▶ _Material for this task_
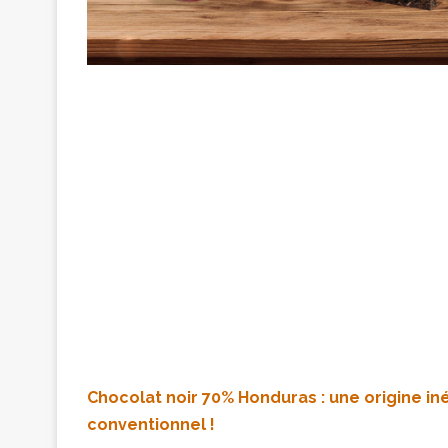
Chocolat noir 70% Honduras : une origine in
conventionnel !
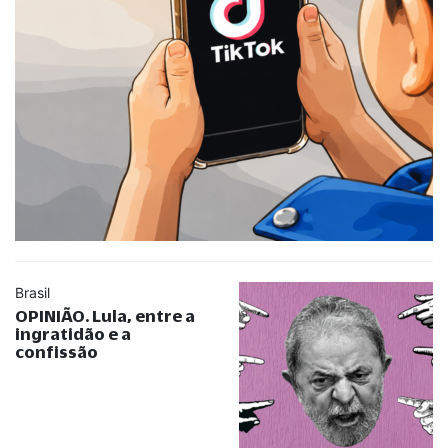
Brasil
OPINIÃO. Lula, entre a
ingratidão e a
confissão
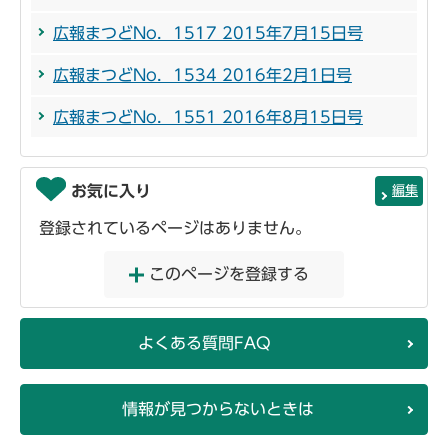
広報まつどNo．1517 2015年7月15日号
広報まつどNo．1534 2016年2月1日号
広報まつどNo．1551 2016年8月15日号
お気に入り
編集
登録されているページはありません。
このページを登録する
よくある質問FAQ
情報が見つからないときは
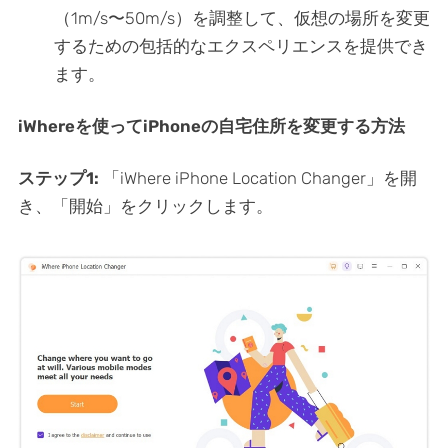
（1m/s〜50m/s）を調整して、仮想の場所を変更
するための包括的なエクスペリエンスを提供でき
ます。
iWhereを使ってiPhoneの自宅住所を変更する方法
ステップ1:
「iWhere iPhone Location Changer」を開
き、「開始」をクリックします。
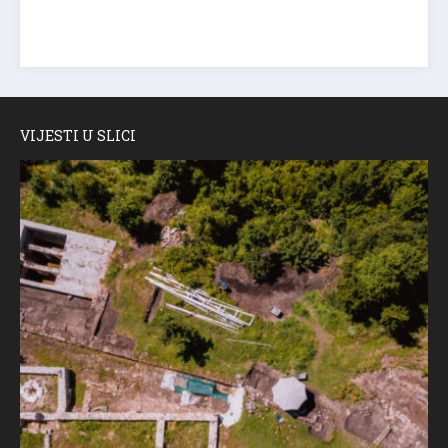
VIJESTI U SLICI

▶ _Exercise goal_
Count the lines of the records that contain the string "広報まつどNo", matching case exactly. Give only the number.

▶ _Response box_
3